Dividends and The time to dump dividend stocks is coming, experts say

One of the lowest risk to invest your money is the 10 year US Treasury bond, in mid June the interest rate was over 3%. This level is the highest it has been since 2011. The importance of the number is bond rates are moving upwards.

In the risk reward strategies which all investment professionals use, if government bonds are risk free at 3% and higher, then why should you risk your money on something not to get more than 3%. The 3% becomes a benchmark and that is good.

Reporter Dale Jackson interviewed Zachary Curry President and Portfolio Manager of Davis Rea Ltd. and he said, for older clients who rely on steady income as rates go 3.5% or 4%, it begins to make sense to switch from dividends companies to US Treasuries.

Ideally, you can keep your dividend companies because you bought quality ones which tend to grow their dividend which makes the level you are looking for closer to 5% before a major switch.
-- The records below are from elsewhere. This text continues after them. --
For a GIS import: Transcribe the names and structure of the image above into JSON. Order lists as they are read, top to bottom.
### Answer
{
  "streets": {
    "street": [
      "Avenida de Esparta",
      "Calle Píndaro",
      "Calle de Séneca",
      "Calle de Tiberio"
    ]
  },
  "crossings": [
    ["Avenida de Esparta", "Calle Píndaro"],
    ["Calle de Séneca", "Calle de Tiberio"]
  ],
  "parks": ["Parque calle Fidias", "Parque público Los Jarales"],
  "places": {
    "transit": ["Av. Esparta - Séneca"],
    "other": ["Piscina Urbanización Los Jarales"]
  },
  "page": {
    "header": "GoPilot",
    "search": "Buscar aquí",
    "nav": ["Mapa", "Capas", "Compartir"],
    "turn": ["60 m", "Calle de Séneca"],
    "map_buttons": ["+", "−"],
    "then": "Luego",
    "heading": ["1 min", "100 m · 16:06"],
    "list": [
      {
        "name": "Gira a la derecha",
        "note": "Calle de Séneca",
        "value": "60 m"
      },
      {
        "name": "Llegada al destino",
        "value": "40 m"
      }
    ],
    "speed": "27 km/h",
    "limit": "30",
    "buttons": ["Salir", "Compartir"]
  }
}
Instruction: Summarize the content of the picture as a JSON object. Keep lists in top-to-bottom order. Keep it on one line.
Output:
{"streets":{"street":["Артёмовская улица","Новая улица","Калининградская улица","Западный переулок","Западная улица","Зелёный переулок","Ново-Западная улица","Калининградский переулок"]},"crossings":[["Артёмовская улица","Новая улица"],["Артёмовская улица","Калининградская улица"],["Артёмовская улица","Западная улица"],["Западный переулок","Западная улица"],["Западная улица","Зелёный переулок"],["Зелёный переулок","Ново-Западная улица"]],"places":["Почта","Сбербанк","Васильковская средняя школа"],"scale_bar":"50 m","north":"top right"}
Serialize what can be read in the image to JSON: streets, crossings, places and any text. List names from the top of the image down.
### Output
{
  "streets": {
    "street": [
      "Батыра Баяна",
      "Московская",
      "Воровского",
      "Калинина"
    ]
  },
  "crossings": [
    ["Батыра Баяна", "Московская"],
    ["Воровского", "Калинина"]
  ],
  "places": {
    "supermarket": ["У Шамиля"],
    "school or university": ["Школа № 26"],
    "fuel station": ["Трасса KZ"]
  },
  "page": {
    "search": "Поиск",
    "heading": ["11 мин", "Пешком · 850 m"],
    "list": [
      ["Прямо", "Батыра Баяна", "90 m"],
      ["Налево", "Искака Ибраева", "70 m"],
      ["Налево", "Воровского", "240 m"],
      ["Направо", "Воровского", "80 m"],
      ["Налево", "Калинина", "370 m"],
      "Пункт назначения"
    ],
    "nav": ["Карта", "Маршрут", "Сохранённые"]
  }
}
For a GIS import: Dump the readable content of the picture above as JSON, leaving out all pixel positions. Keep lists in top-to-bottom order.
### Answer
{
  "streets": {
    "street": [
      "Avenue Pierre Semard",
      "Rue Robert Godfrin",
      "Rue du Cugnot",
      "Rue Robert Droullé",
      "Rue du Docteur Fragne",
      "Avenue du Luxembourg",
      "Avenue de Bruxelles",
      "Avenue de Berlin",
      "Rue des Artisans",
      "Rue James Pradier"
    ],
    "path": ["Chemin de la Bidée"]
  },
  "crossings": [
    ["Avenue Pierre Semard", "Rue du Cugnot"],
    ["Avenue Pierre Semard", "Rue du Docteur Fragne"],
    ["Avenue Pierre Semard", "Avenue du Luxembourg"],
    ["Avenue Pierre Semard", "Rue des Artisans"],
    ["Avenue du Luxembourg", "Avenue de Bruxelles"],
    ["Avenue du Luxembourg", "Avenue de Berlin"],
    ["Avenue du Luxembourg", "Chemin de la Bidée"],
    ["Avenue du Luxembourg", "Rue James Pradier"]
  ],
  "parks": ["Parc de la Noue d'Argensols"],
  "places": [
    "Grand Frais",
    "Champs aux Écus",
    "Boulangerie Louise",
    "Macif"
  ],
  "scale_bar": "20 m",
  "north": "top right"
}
If you wish to move to more US Treasuries in your portfolio try to do a ladder approach or having different maturities which can rollover. A ladder can be 1 year, 2 years, 3 years, 4  years, 5 years.

Linking to dividend paying stocks, for your investments look at your total return – stock price appreciation and dividend payments before you move out of the stocks. While owning US Treasuries is good, as stock owners you also get to watch the company to see how they are doing if you own the shares or are considering owning the shares. If you get out, when would you buy back in?